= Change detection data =

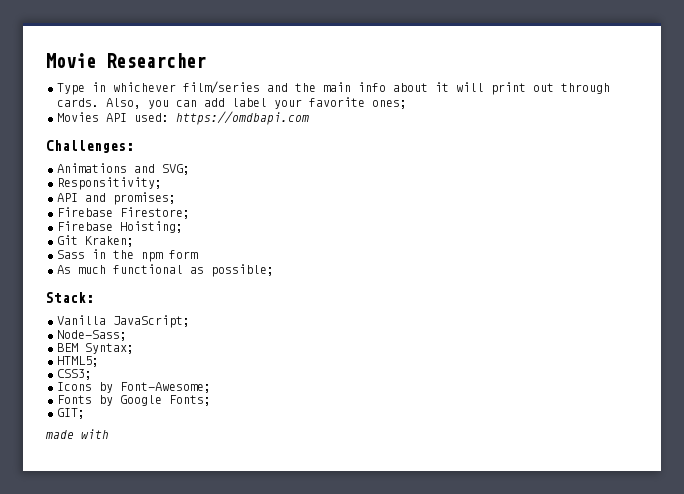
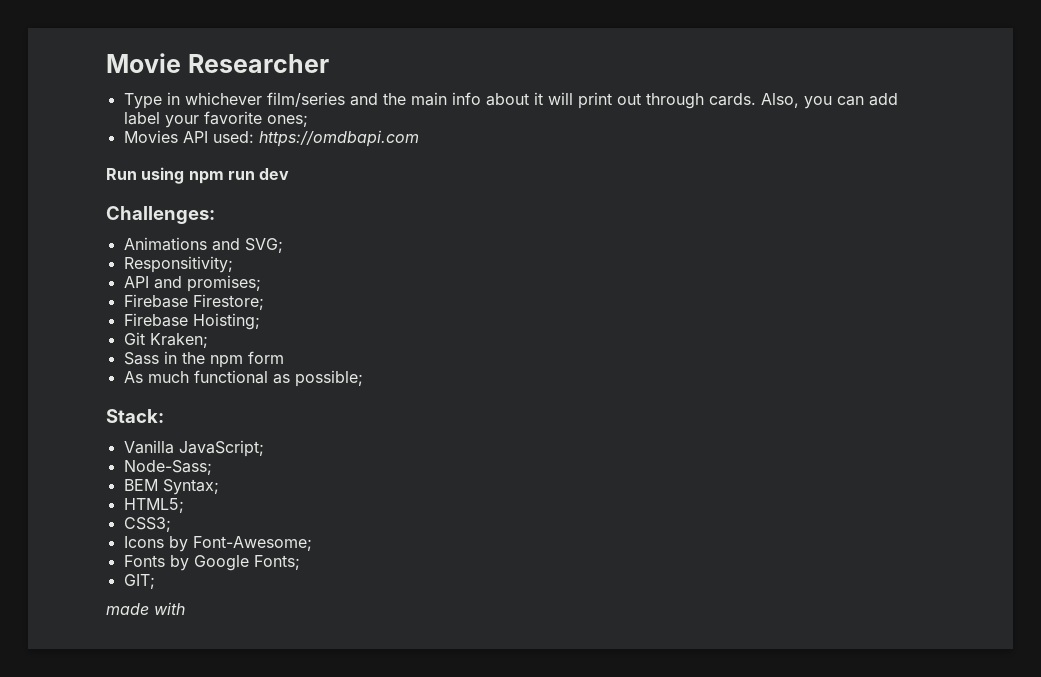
(309, 118) none -> [106,167,290,184] // Run using npm run dev

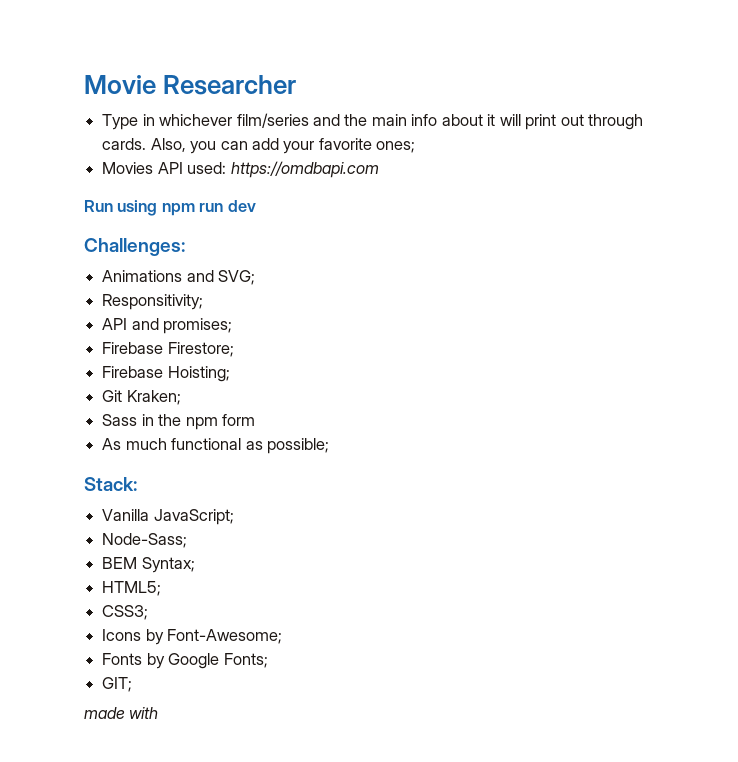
[123,112,160,125] label -> (279, 144) none

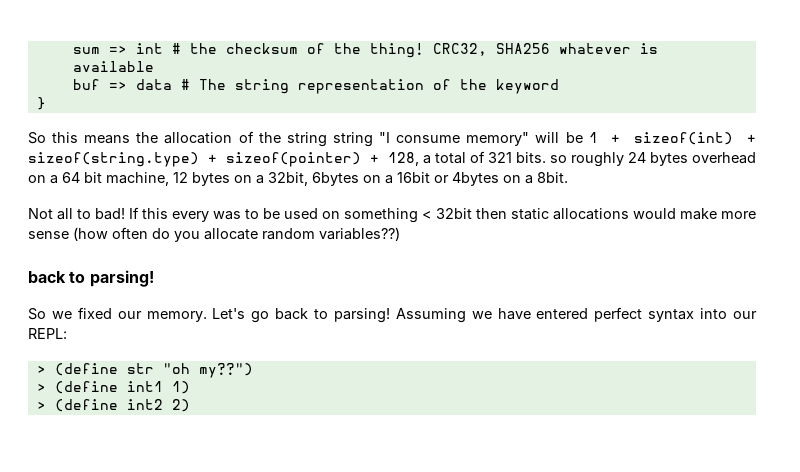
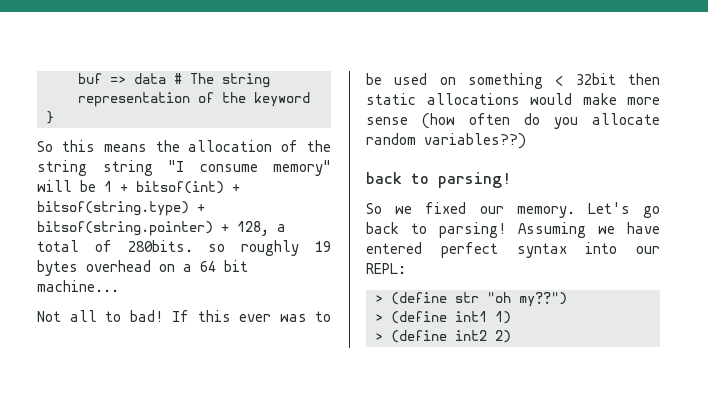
[72,43,658,58] [72,61,154,72] sum => int # the checksum of the thing! CRC32, SHA256 whatever is available // -> (78, 78) none
[634,132,757,145] [28,152,361,167] sizeof(int) + sizeof(string.type) + sizeof(pointer) -> [136,181,240,194] [37,201,205,216] [37,221,213,236] bitsof(int) + bitsof(string.type) + bitsof(string.pointer)
[488,152,546,163] 321 bits. -> [127,240,193,252] 280bits.
[628,152,646,163] 24 -> [315,241,332,252] 19
[106,172,568,186] machine, 12 bytes on a 32bit, 6bytes on a 16bit or 4bytes on a 8bit. -> [37,280,119,292] machine...
[172,211,209,222] every -> [239,314,271,322] ever

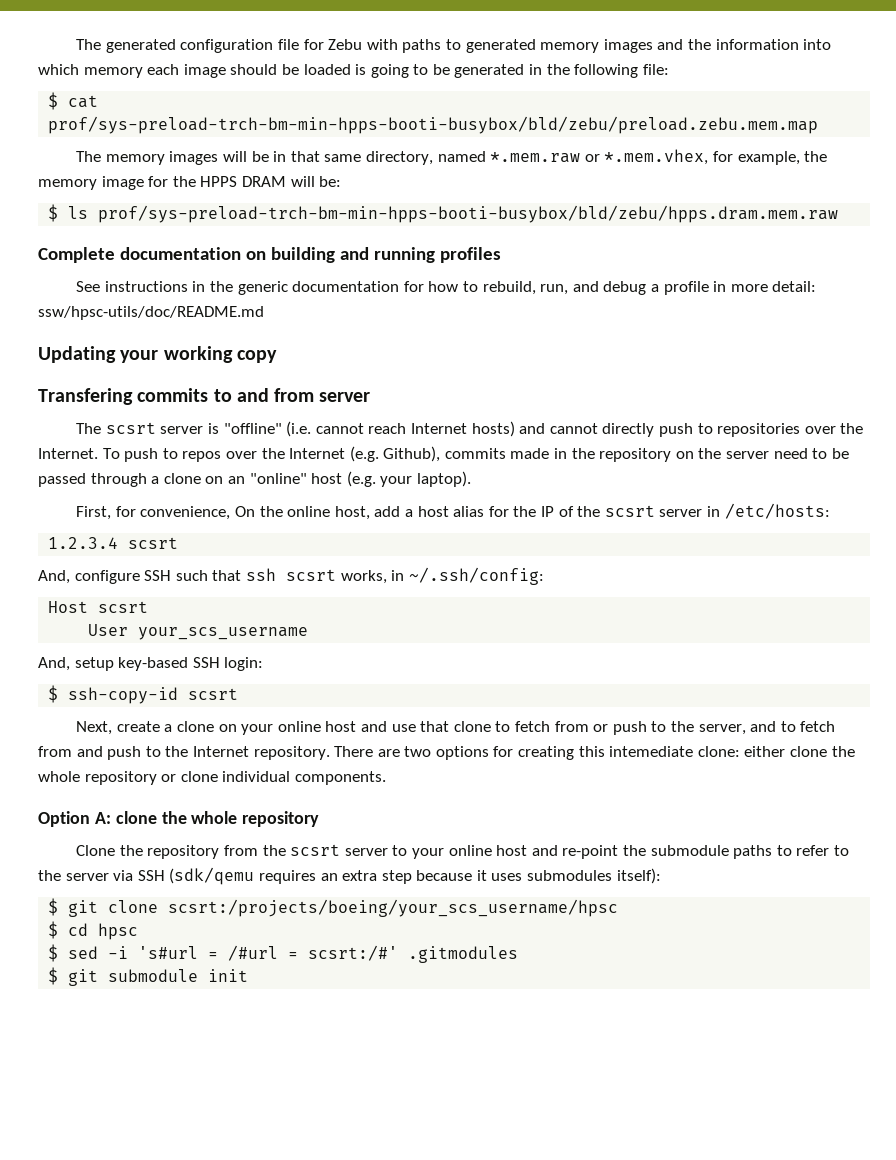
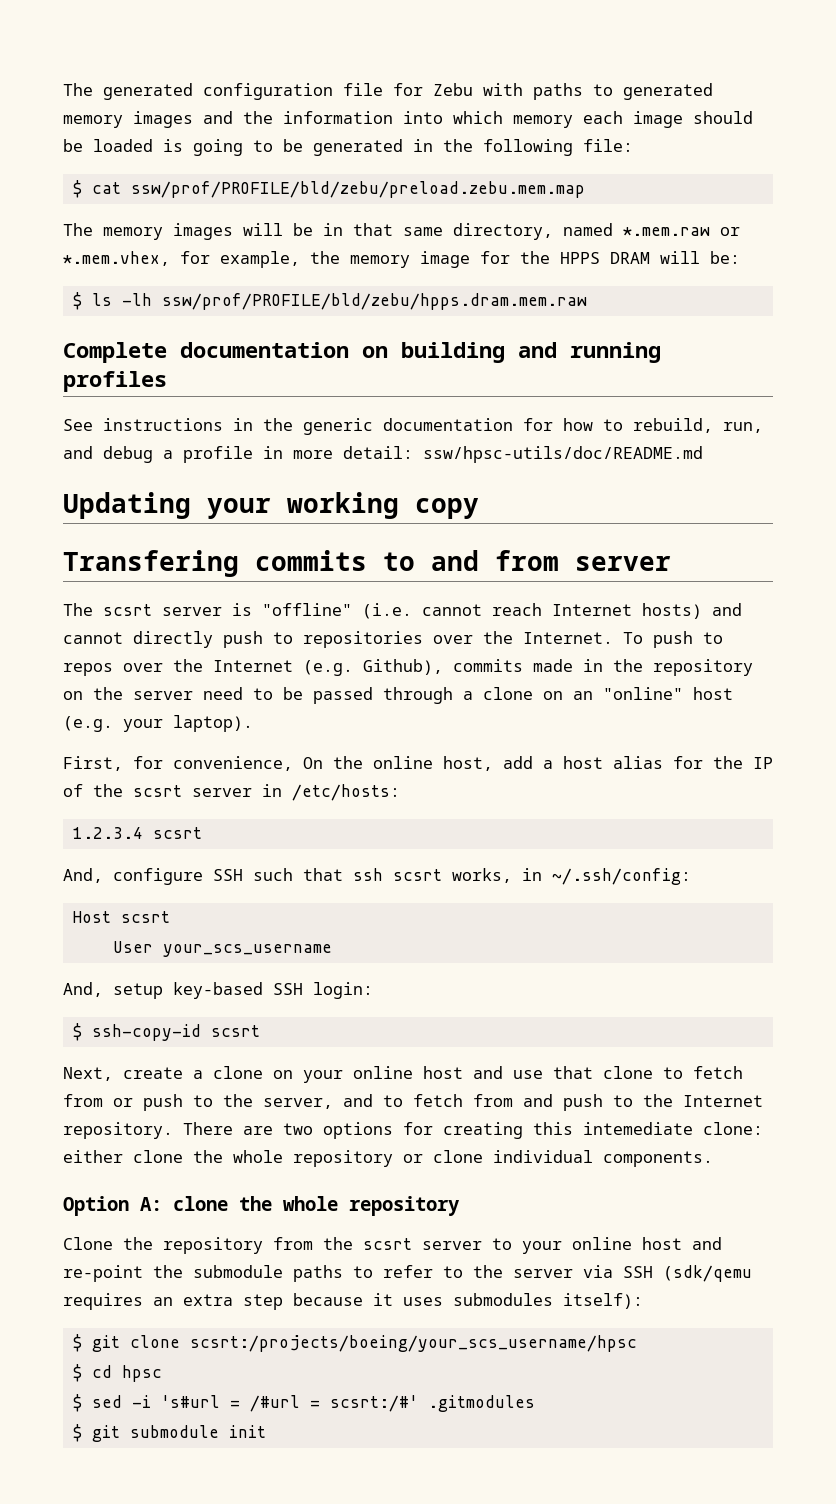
[48,116,819,134] prof/sys-preload-trch-bm-min-hpps-booti-busybox/bld/zebu/preload.zebu.mem.map -> [130,181,585,198] ssw/prof/PROFILE/bld/zebu/preload.zebu.mem.map
[98,205,839,223] prof/sys-preload-trch-bm-min-hpps-booti-busybox/bld/zebu/hpps.dram.mem.raw -> [121,293,587,310] -lh ssw/prof/PROFILE/bld/zebu/hpps.dram.mem.raw

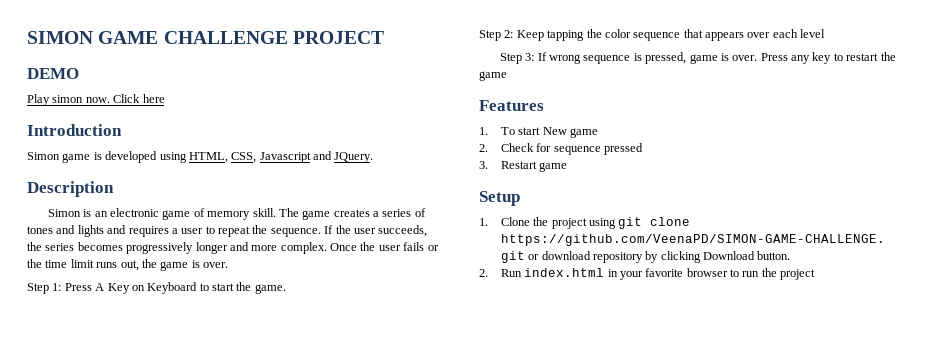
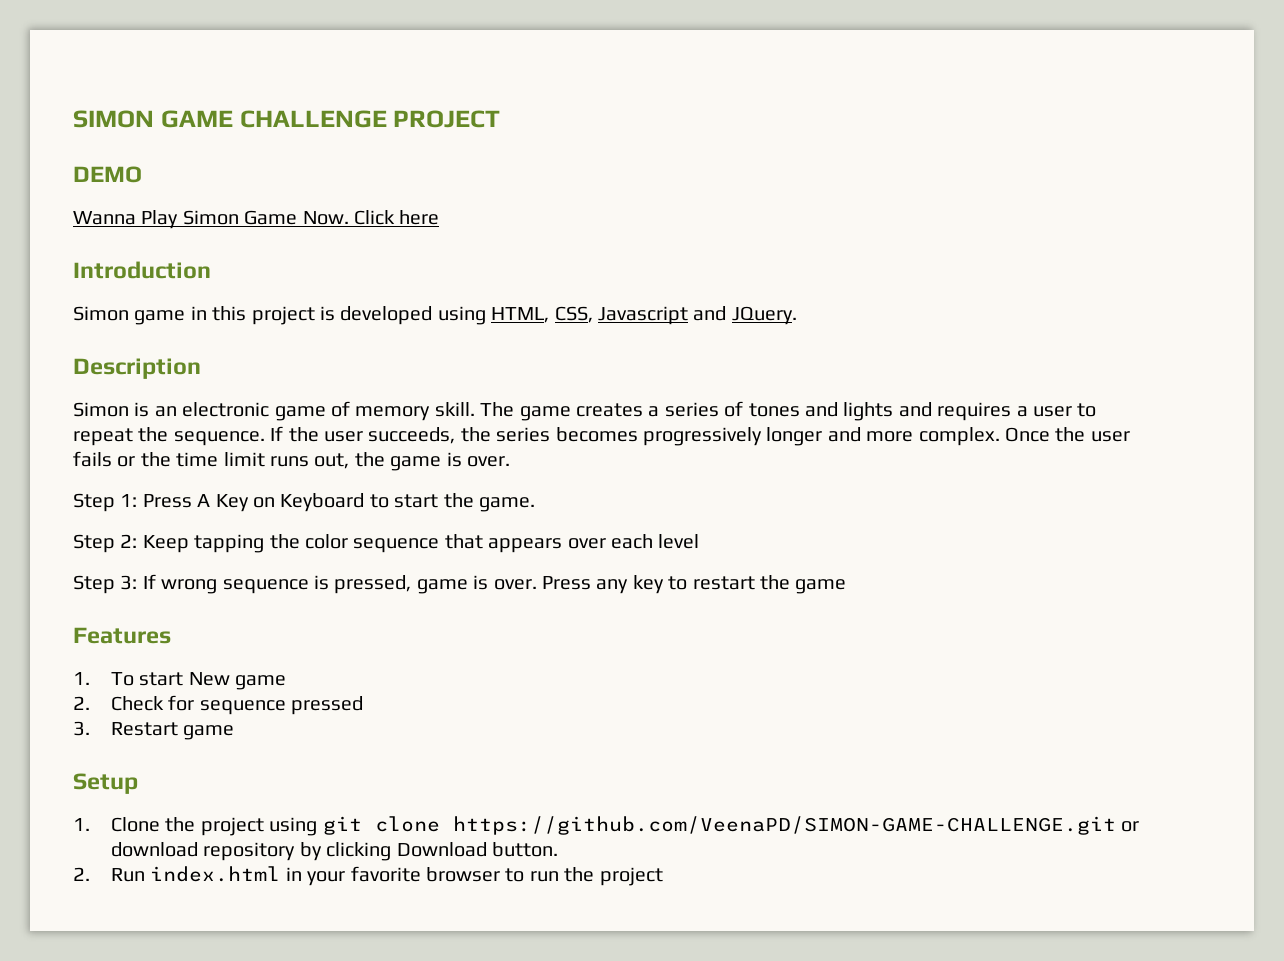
[27,94,110,106] Play simon now. -> [73,210,349,229] Wanna Play Simon Game Now.
(91, 158) none -> [190,306,315,325] in this project

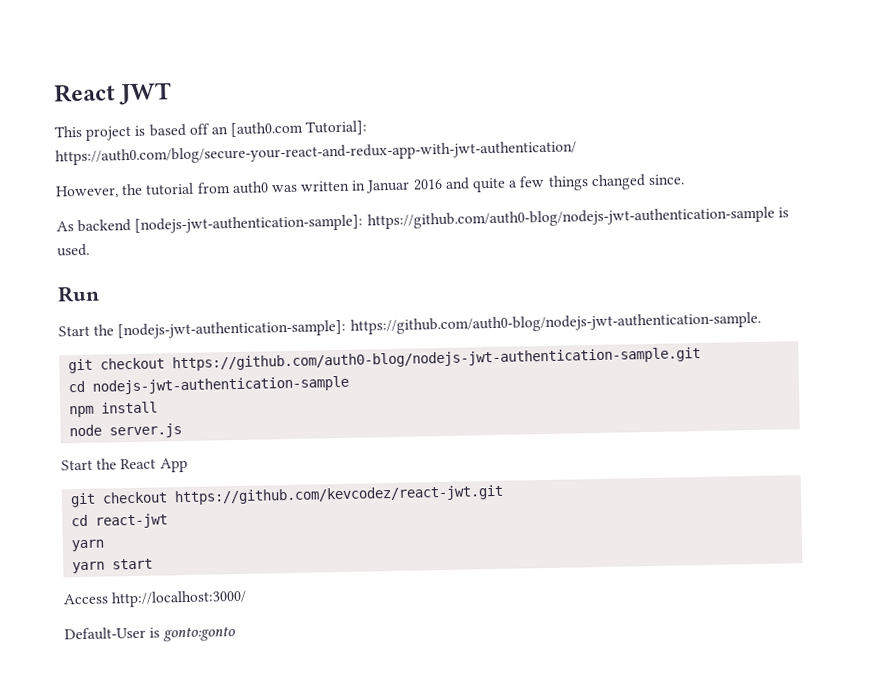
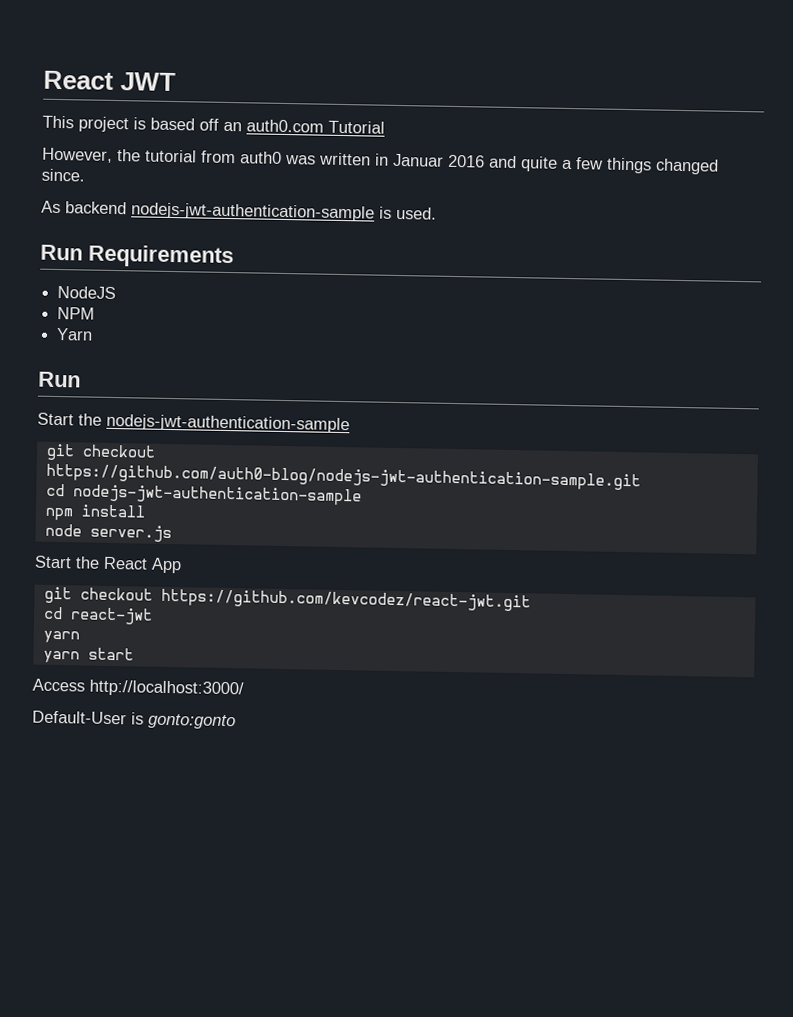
[230,120,368,138] [55,140,577,166] [auth0.com Tutorial]: https://auth0.com/blog/secure-your-react-and-redux-app-with-jwt-authentication/ -> [246,119,385,134] auth0.com Tutorial
[134,206,775,234] [nodejs-jwt-authentication-sample]: https://github.com/auth0-blog/nodejs-jwt-authentication-sample -> [131,202,375,222] nodejs-jwt-authentication-sample
(90, 250) none -> [40,244,234,269] [57,285,117,300] [57,306,96,320] [56,327,94,341] // Run Requirements // NodeJS // NPM // Yarn
[117,311,761,340] [nodejs-jwt-authentication-sample]: https://github.com/auth0-blog/nodejs-jwt-authentication-sample. -> [106,413,350,434] nodejs-jwt-authentication-sample

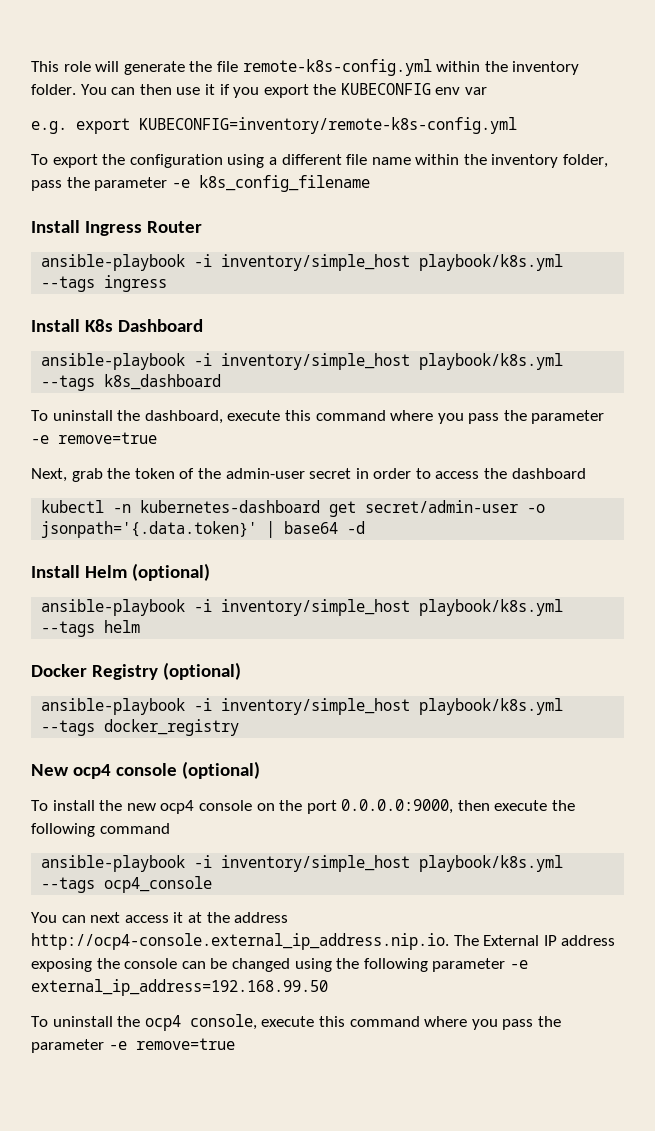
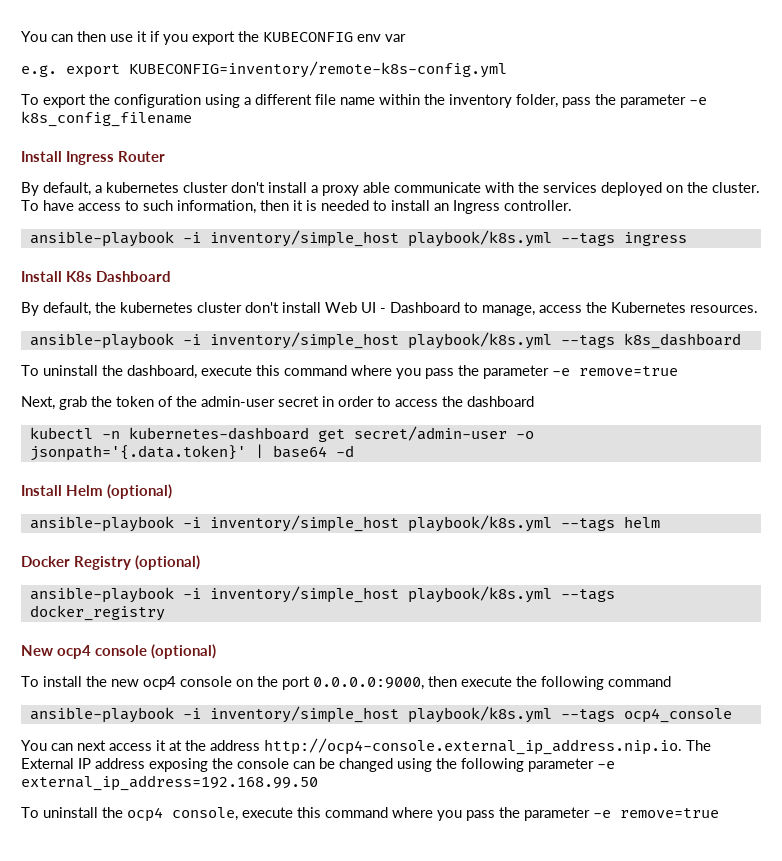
[31,59,580,76] [31,84,76,95] This role will generate the file remote-k8s-config.yml within the inventory folder. -> (21, 36) none
(202, 227) none -> [21,182,760,196] [21,200,572,214] // By default, a kubernetes cluster don't install a proxy able communicate with the services deployed on the cluster. To have access to such information, then it is needed to install an Ingress controller.
(203, 325) none -> [21,302,758,316] // By default, the kubernetes cluster don't install Web UI - Dashboard to manage, access the Kubernetes resources.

= Assigned task =
Leaving out the pictures, print each line of the records above from the first up to and including the one that contains "(90, 250) none", exactly as written.

= Task response =
(309, 118) none -> [106,167,290,184] // Run using npm run dev

[123,112,160,125] label -> (279, 144) none

[72,43,658,58] [72,61,154,72] sum => int # the checksum of the thing! CRC32, SHA256 whatever is available // -> (78, 78) none
[634,132,757,145] [28,152,361,167] sizeof(int) + sizeof(string.type) + sizeof(pointer) -> [136,181,240,194] [37,201,205,216] [37,221,213,236] bitsof(int) + bitsof(string.type) + bitsof(string.pointer)
[488,152,546,163] 321 bits. -> [127,240,193,252] 280bits.
[628,152,646,163] 24 -> [315,241,332,252] 19
[106,172,568,186] machine, 12 bytes on a 32bit, 6bytes on a 16bit or 4bytes on a 8bit. -> [37,280,119,292] machine...
[172,211,209,222] every -> [239,314,271,322] ever

[48,116,819,134] prof/sys-preload-trch-bm-min-hpps-booti-busybox/bld/zebu/preload.zebu.mem.map -> [130,181,585,198] ssw/prof/PROFILE/bld/zebu/preload.zebu.mem.map
[98,205,839,223] prof/sys-preload-trch-bm-min-hpps-booti-busybox/bld/zebu/hpps.dram.mem.raw -> [121,293,587,310] -lh ssw/prof/PROFILE/bld/zebu/hpps.dram.mem.raw

[27,94,110,106] Play simon now. -> [73,210,349,229] Wanna Play Simon Game Now.
(91, 158) none -> [190,306,315,325] in this project

[230,120,368,138] [55,140,577,166] [auth0.com Tutorial]: https://auth0.com/blog/secure-your-react-and-redux-app-with-jwt-authentication/ -> [246,119,385,134] auth0.com Tutorial
[134,206,775,234] [nodejs-jwt-authentication-sample]: https://github.com/auth0-blog/nodejs-jwt-authentication-sample -> [131,202,375,222] nodejs-jwt-authentication-sample
(90, 250) none -> [40,244,234,269] [57,285,117,300] [57,306,96,320] [56,327,94,341] // Run Requirements // NodeJS // NPM // Yarn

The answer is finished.